The required result is an exact copy of the lines from the one containing "Licence du logiciel, status: In" to the last line of the records, both ends included, without pictures.

** DATA FOR PROCESSING follows **

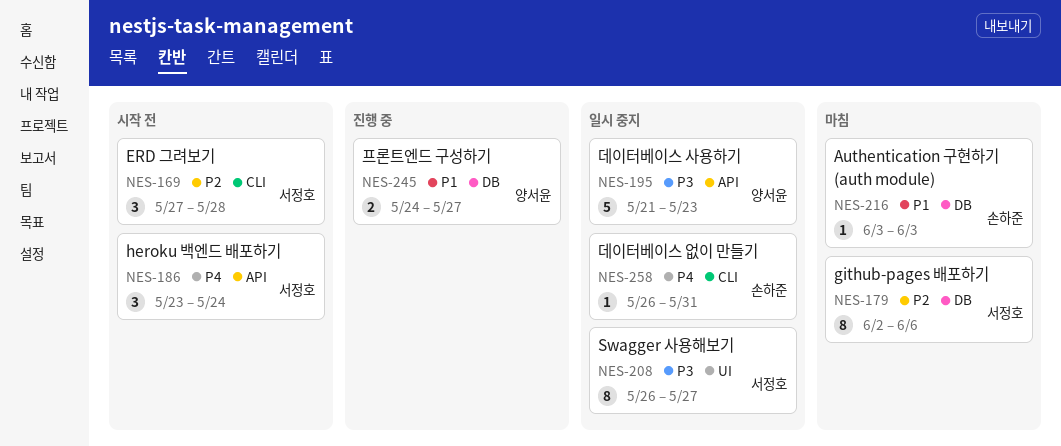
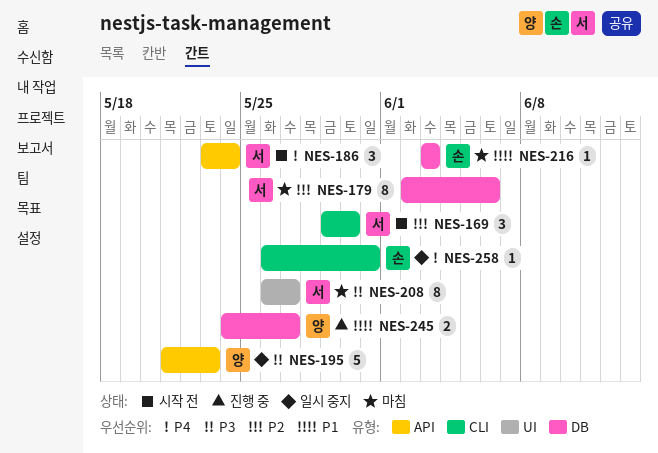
NES-169, start: May 27 -> May 29
NES-169, due: May 28 -> May 30
NES-208, status: 일시 중지 -> 마침

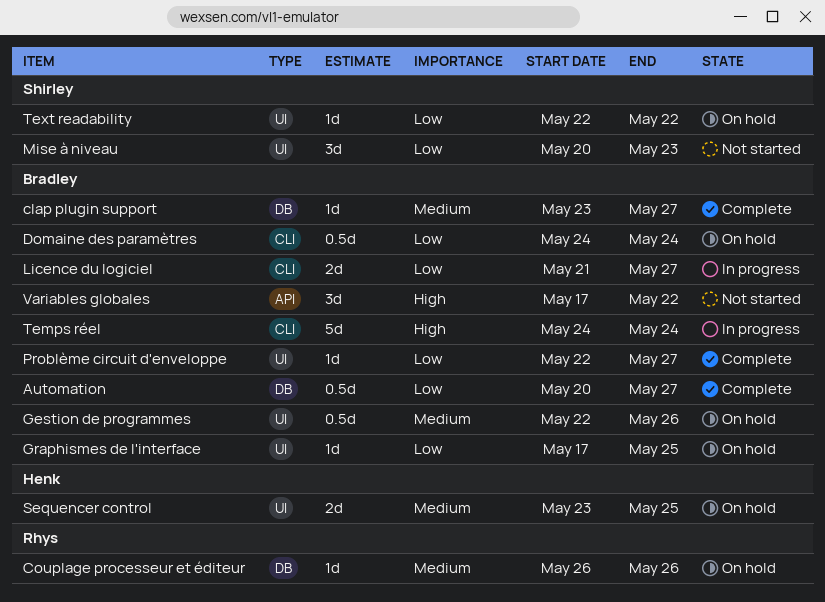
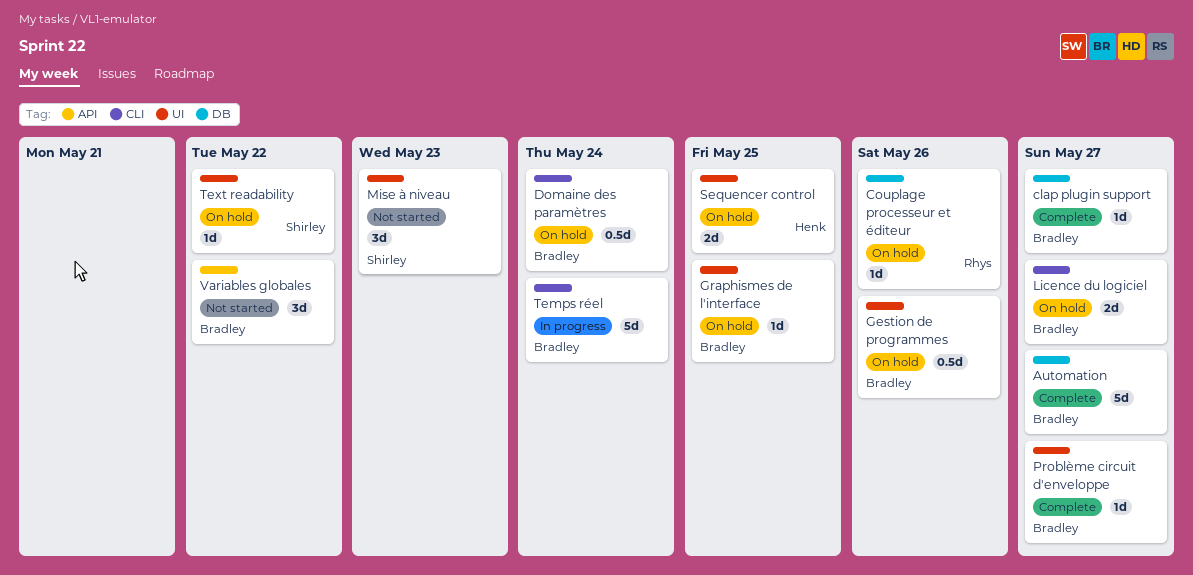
Automation, estimate: 0.5d -> 5d
Licence du logiciel, status: In progress -> On hold

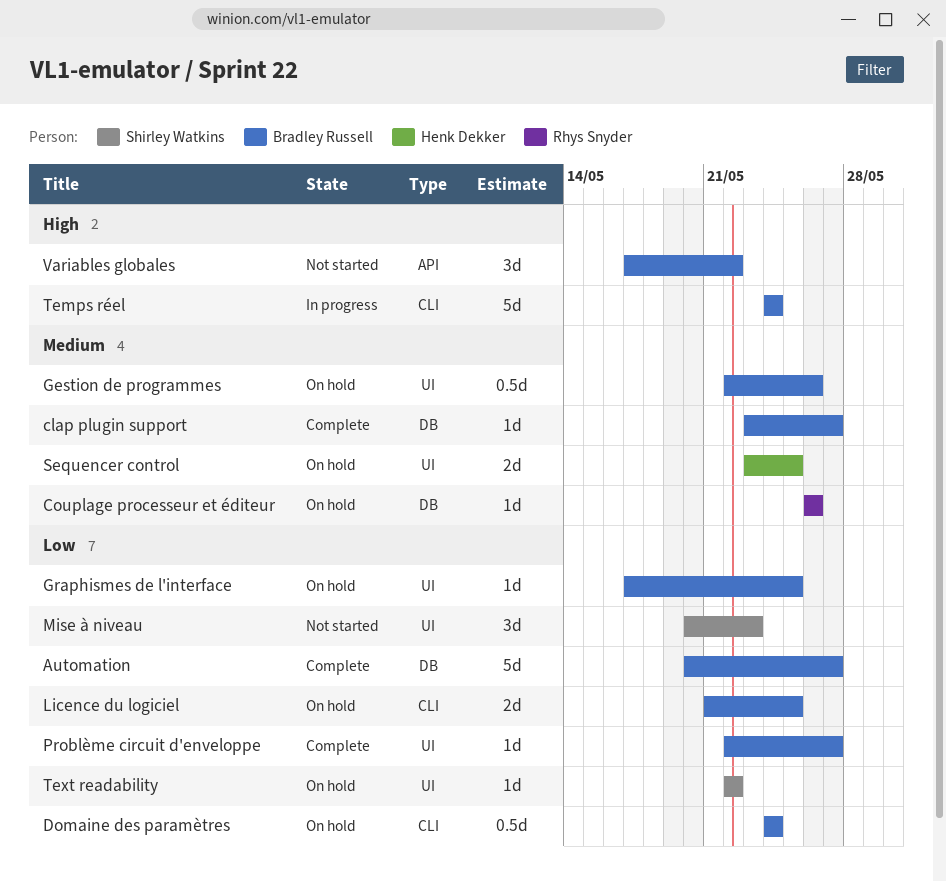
Licence du logiciel, due: May 27 -> May 25

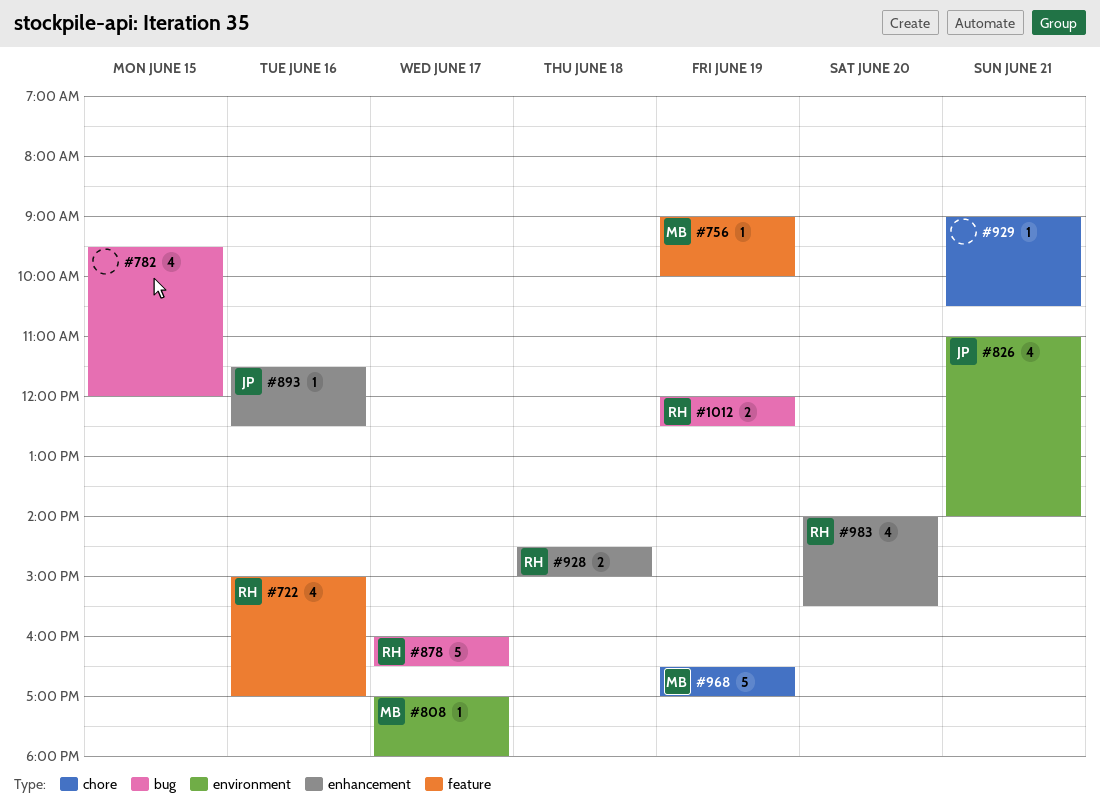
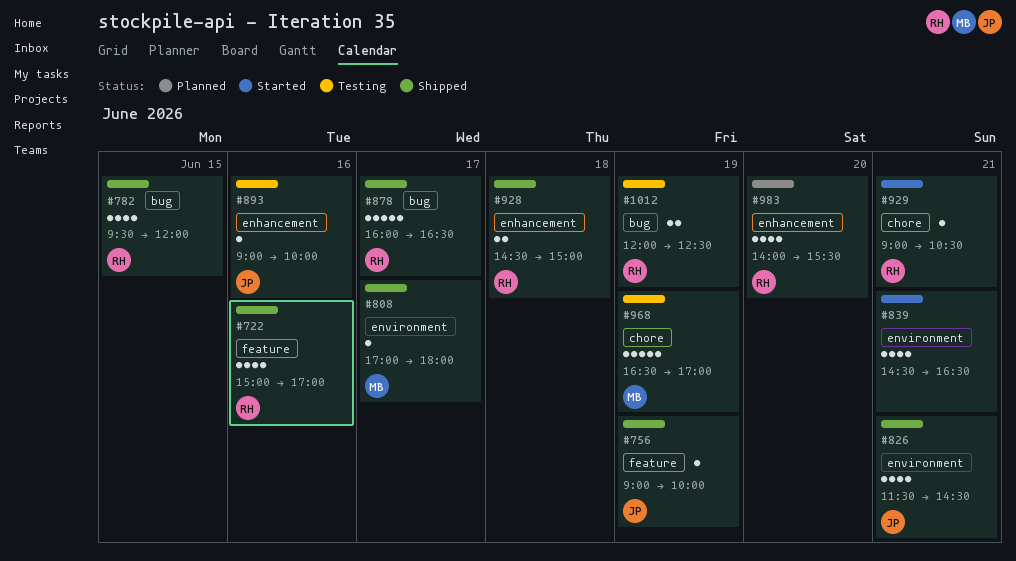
#756, owner: MB -> JP
#782, owner: none -> RH
#826, begins: 11:00 -> 11:30
#826, ends: 14:00 -> 14:30
#839: none -> present
#893, begins: 11:30 -> 09:00
#893, ends: 12:30 -> 10:00
#929, owner: none -> RH

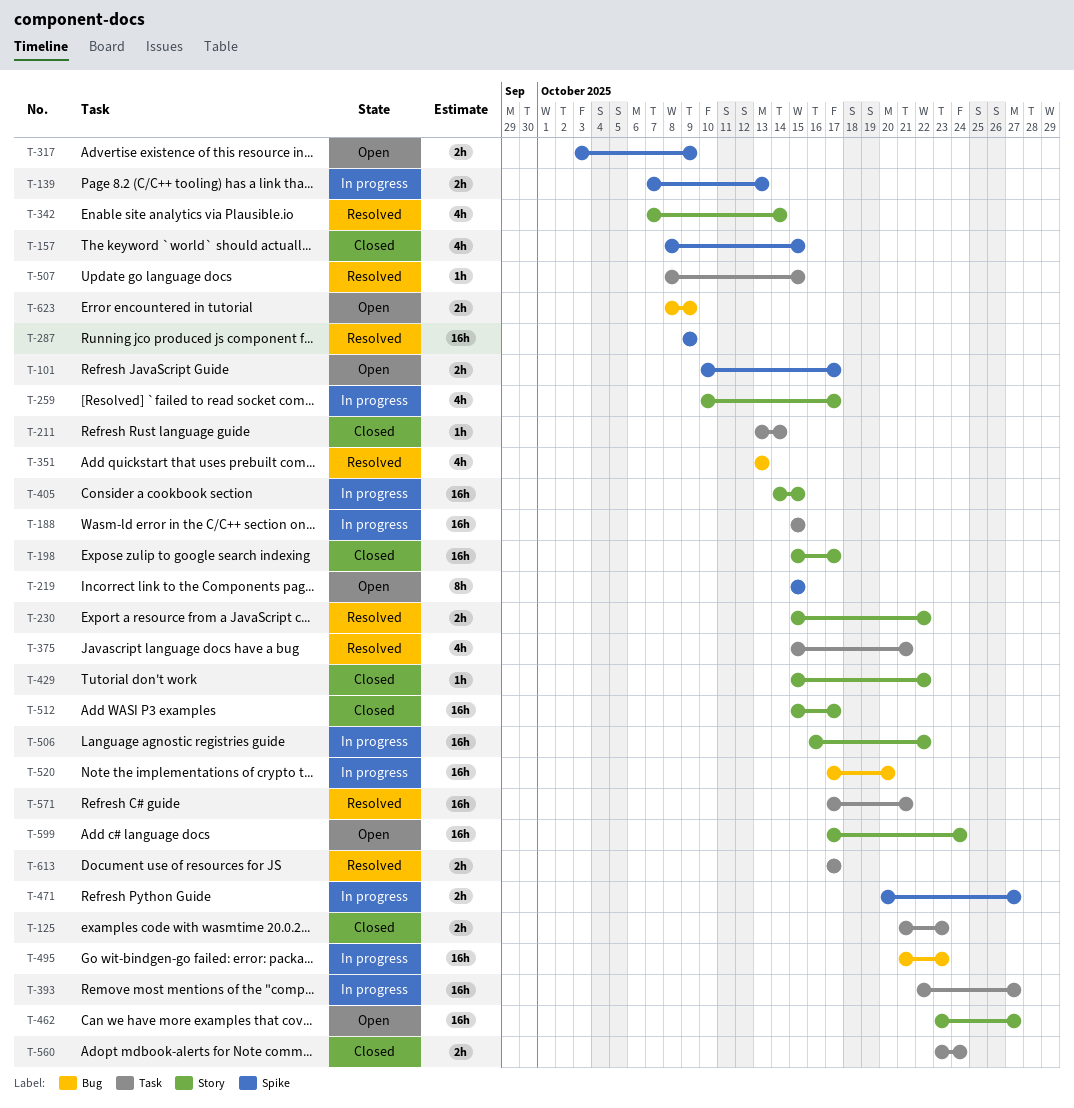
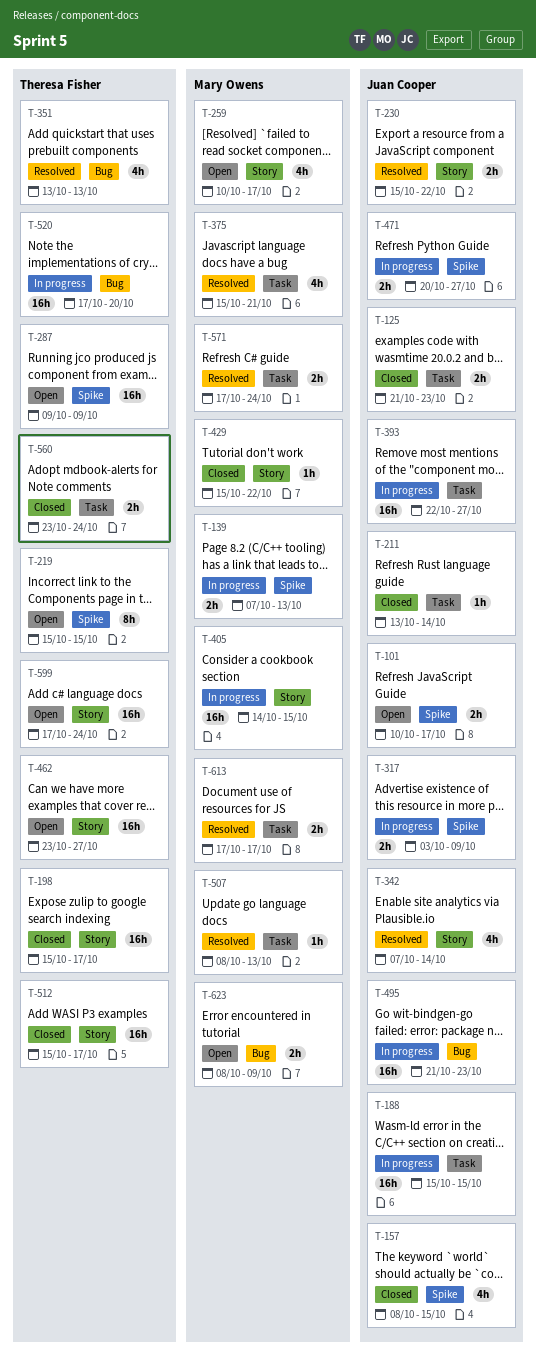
T-259, status: In progress -> Open
T-287, status: Resolved -> Open
T-317, status: Open -> In progress
T-506: present -> none
T-507, due: Oct 15 -> Oct 13
T-571, estimate: 16h -> 2h
T-571, due: Oct 21 -> Oct 24

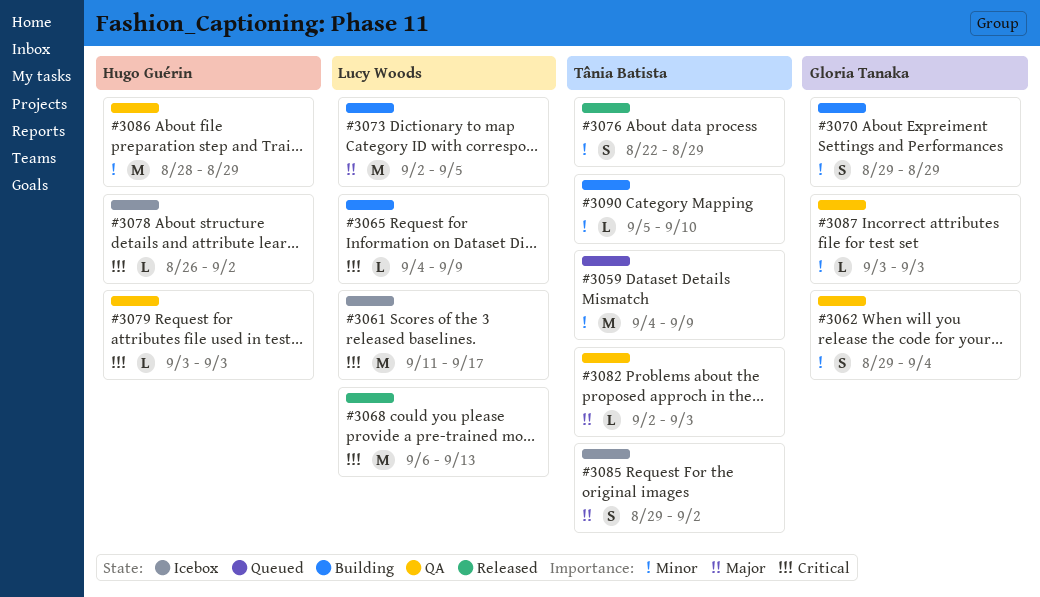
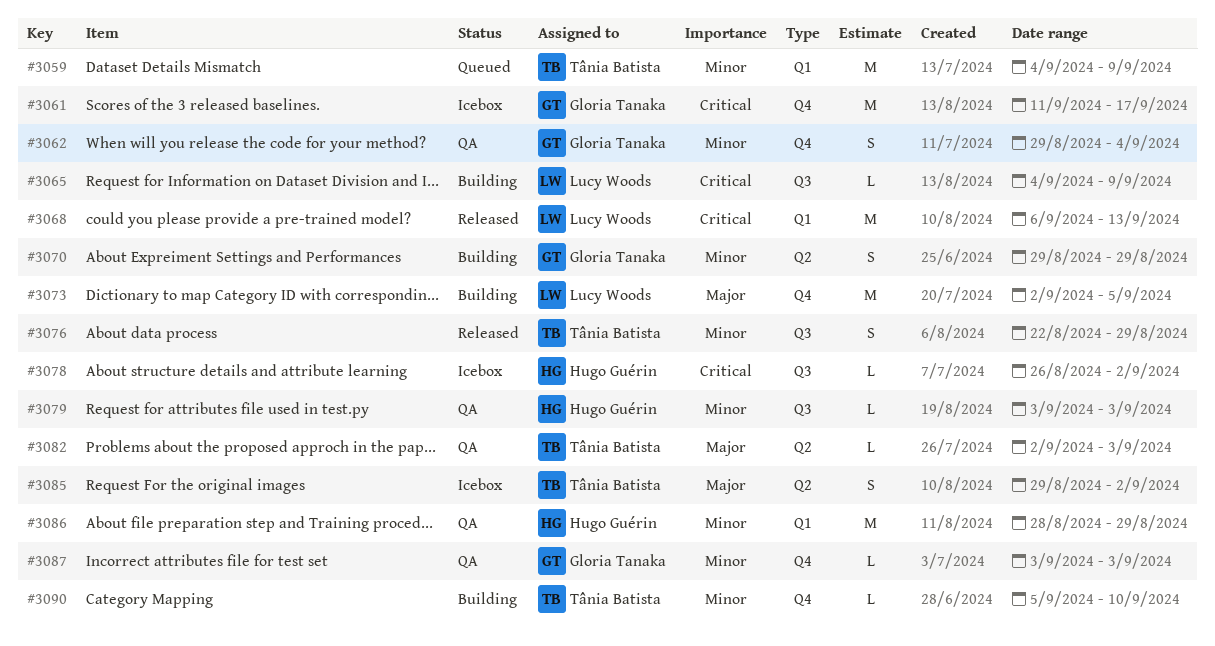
#3061, owner: Lucy Woods -> Gloria Tanaka
#3079, priority: Critical -> Minor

** End of DATA FOR PROCESSING **

WRITTEN ANSWER:
Licence du logiciel, status: In progress -> On hold

Licence du logiciel, due: May 27 -> May 25

#756, owner: MB -> JP
#782, owner: none -> RH
#826, begins: 11:00 -> 11:30
#826, ends: 14:00 -> 14:30
#839: none -> present
#893, begins: 11:30 -> 09:00
#893, ends: 12:30 -> 10:00
#929, owner: none -> RH

T-259, status: In progress -> Open
T-287, status: Resolved -> Open
T-317, status: Open -> In progress
T-506: present -> none
T-507, due: Oct 15 -> Oct 13
T-571, estimate: 16h -> 2h
T-571, due: Oct 21 -> Oct 24

#3061, owner: Lucy Woods -> Gloria Tanaka
#3079, priority: Critical -> Minor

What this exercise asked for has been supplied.